About this task:
Continue the travel blog entry about flying to Seattle with Nexus cards, starting after its final sentence.

Friday, May 3, 2013

Seattle and Nexus


Drove to Dorval this morning, found our Park and Fly lot, abandoned the car and rode the bus to the terminal.  There a new experience awaited us.  It was the first time we travelled using our shiny, new Nexus cards at the Global terminals.  These allow you to bypass the usual security line-ups by going to the much shorter Nexus line, scanning your passport and having your fingerprints scanned and checked against their database.  This is all accomplished at blue terminals automatically. 

We had allowed the usual amount of time for all this, so had an extra hour to kill with our Kindles at the gate.  This turned out to be a good thing since we had managed to proceed to the wrong gate.  Reg eventually reacted to the deserted nature of the area and Paul tracked down someone who knew what was going on.  They pointed out that the gate we were sitting at was in reality our seat number and the Toronto flight was most probably leaving from Gate 5.  Embarrassed, we retraced our steps from island gate 17 to terminal gate 5 which turned out to be the right one.  Since we had pre-printed our boarding passes at home and had only carry-on luggage, we had breezed through the Nexus lines without having met anyone from Air Canada and without the agent's usually helpful scribbling of the gate number on the boarding pass!

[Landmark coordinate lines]
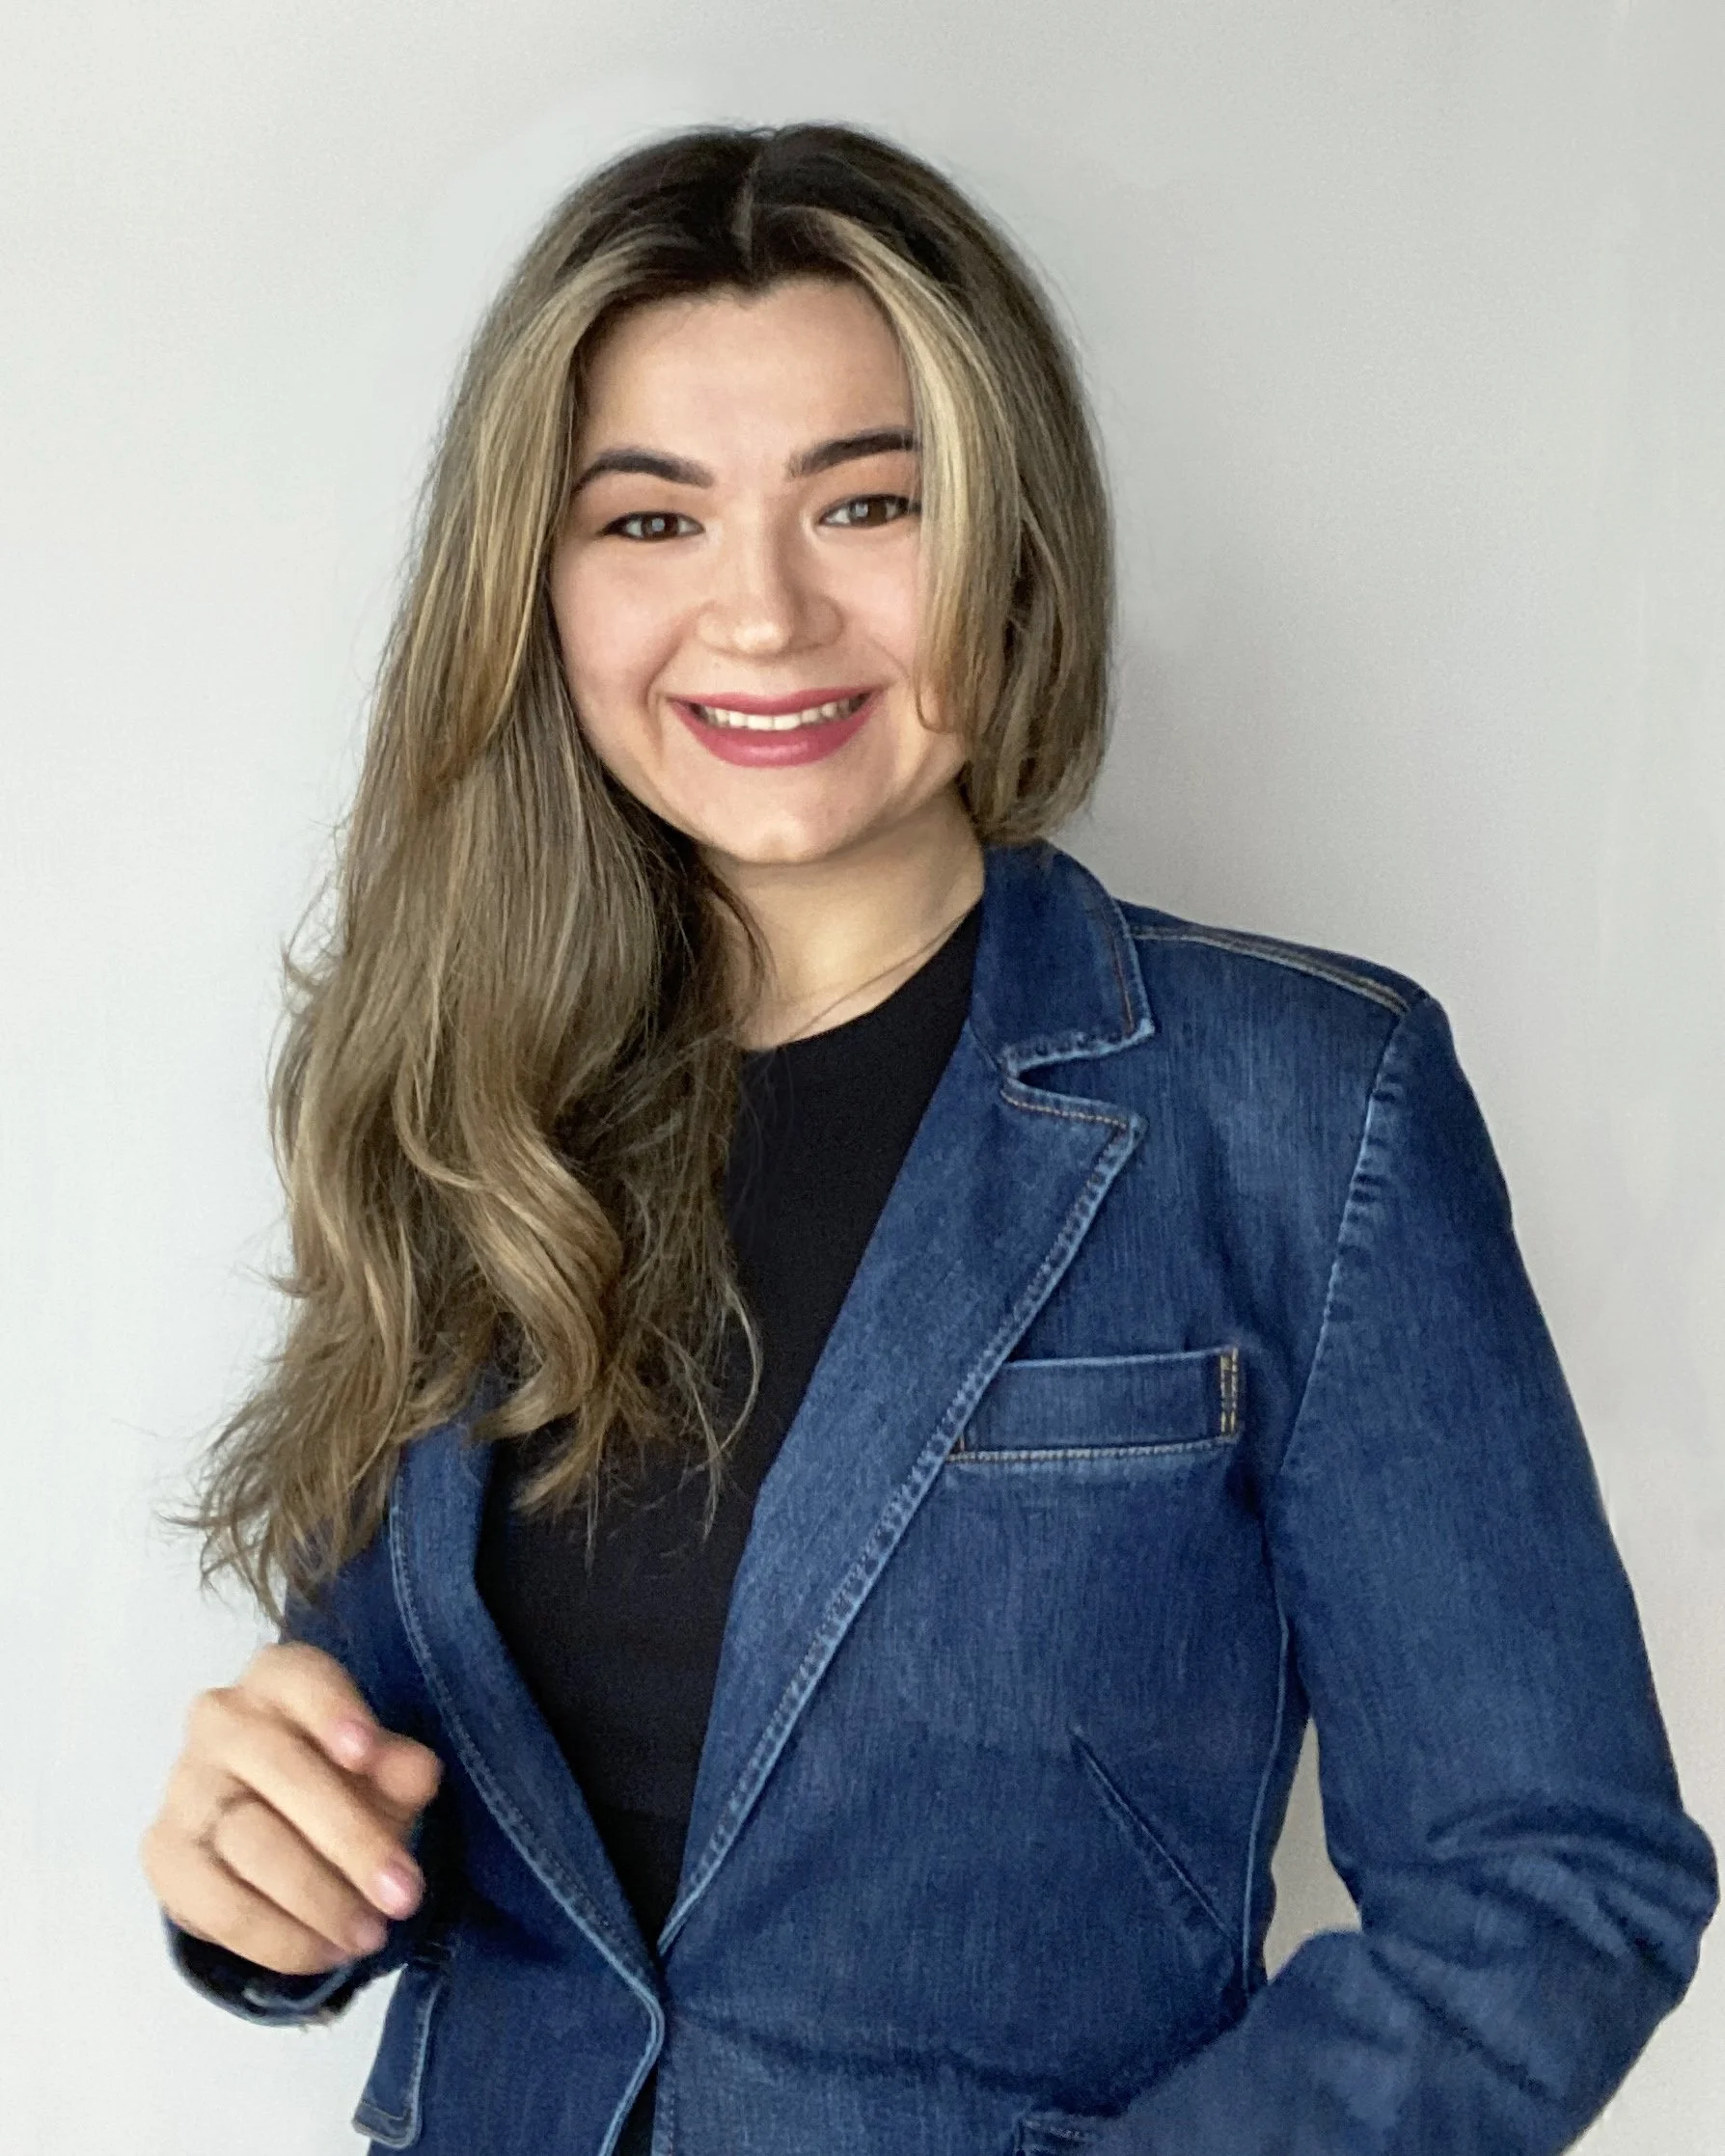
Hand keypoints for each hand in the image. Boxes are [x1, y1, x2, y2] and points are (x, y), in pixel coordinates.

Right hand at [142, 1641, 443, 1976]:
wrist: (272, 1827)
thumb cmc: (338, 1779)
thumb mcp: (381, 1770)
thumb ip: (400, 1767)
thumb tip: (416, 1772)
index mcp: (278, 1680)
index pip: (299, 1678)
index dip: (331, 1711)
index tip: (366, 1751)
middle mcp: (221, 1720)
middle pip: (283, 1770)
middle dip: (352, 1838)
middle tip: (404, 1893)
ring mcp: (185, 1786)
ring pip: (252, 1842)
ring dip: (320, 1898)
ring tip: (370, 1933)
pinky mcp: (165, 1854)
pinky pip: (218, 1904)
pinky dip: (277, 1938)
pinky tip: (323, 1951)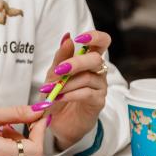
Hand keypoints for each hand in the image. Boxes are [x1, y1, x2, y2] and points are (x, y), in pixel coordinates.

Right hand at [0, 105, 46, 155]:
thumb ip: (17, 113)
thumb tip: (38, 111)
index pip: (34, 150)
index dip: (41, 132)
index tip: (40, 118)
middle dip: (35, 138)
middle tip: (27, 120)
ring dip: (25, 145)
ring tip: (7, 128)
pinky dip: (15, 151)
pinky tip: (2, 137)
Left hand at [35, 30, 109, 150]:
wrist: (57, 119)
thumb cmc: (57, 92)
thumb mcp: (54, 73)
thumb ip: (61, 56)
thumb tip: (67, 37)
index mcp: (89, 59)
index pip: (102, 41)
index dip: (95, 36)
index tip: (79, 38)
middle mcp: (98, 70)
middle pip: (96, 59)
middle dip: (76, 63)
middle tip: (59, 70)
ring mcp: (100, 86)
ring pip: (88, 77)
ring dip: (67, 83)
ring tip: (53, 90)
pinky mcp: (99, 102)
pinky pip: (87, 93)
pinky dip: (71, 94)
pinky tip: (59, 96)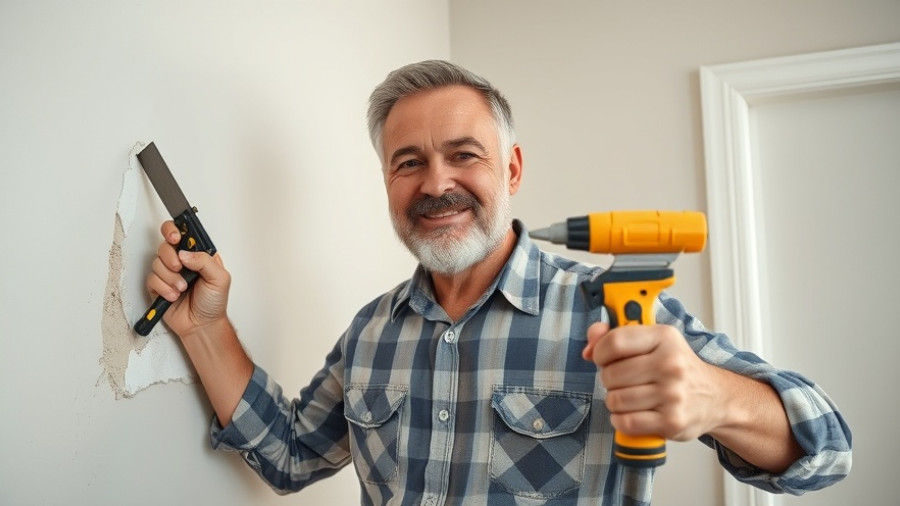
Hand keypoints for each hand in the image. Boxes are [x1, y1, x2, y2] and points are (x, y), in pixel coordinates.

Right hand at [146, 220, 231, 337]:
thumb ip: (205, 261)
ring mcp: (170, 273)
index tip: (175, 238)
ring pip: (157, 262)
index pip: (183, 233)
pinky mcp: (159, 286)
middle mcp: (183, 261)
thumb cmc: (214, 303)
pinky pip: (152, 279)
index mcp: (198, 255)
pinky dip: (163, 288)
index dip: (174, 230)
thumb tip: (185, 253)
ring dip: (170, 278)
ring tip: (182, 289)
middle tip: (179, 268)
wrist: (202, 325)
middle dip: (170, 257)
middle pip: (165, 246)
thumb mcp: (220, 279)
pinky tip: (173, 296)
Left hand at [583, 322, 727, 441]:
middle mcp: (671, 364)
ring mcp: (673, 395)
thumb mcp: (652, 341)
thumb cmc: (676, 367)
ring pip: (615, 400)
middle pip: (611, 374)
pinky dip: (621, 420)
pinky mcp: (672, 422)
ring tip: (631, 397)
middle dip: (610, 380)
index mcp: (664, 337)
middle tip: (625, 380)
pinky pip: (626, 422)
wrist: (715, 397)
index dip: (600, 352)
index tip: (604, 358)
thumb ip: (613, 335)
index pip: (614, 342)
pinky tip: (633, 413)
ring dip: (615, 401)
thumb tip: (588, 349)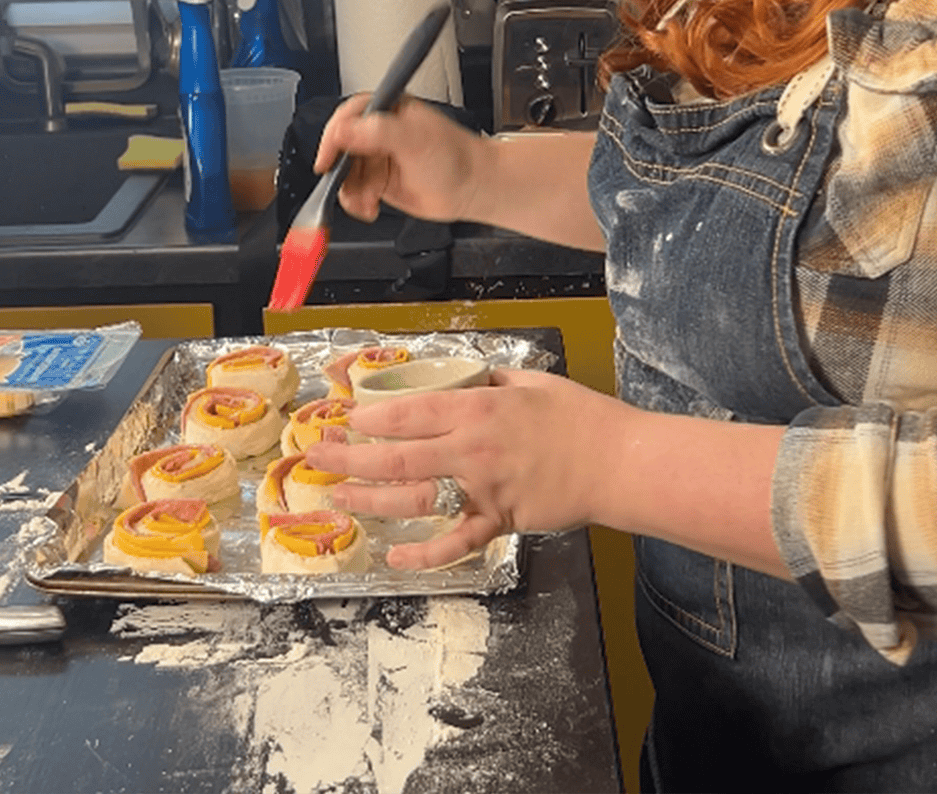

Answer section:
Eventually, the rude gate agents loaded us piecemeal onto the plane in the old-fashioned Rear-Seats-First mode, designed originally to cut down on waiting in the aisles on board  by the rear-most seated passengers while the front-most seated sorted themselves out.  Now that checked luggage often has to be paid for, people have taken to each carrying 2-3 huge bags on board as "carry-on".   The useless gate agents do nothing to enforce policy  guidelines which clearly state that passengers are allowed ONE carry-on and ONE personal item like a purse, computer bag or camera.  The result of this ill-conceived plan is that the selfish people in the rear of the plane with too much luggage, get on first, stow one bag in a bin up front and the other in the bin over their seat in the back and a third under the seat in front of them.  When the passengers seated in the front finally board, there is no longer room for their bags.

We had planned to save a little time on de-planing and since we were only going for a short visit, had brought carry-on bags (one each) and personal items (one each).  We were in Row 17 and by the time it was called and we boarded, all the overhead bins on the plane were full.  The air hostess took our bags and checked them for us in the cargo (fortunately on the same plane, because our Meds were in them).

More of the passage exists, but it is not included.